- _Work item_
Retype every one of the items below word for word, leaving each character and line as it stands.

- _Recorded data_
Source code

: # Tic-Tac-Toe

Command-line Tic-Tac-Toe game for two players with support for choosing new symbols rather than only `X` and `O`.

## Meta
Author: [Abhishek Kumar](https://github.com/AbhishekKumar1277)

- _Reply to the task_
Source code

: # Tic-Tac-Toe

Command-line Tic-Tac-Toe game for two players with support for choosing new symbols rather than only `X` and `O`.

## Meta
Author: [Abhishek Kumar](https://github.com/AbhishekKumar1277)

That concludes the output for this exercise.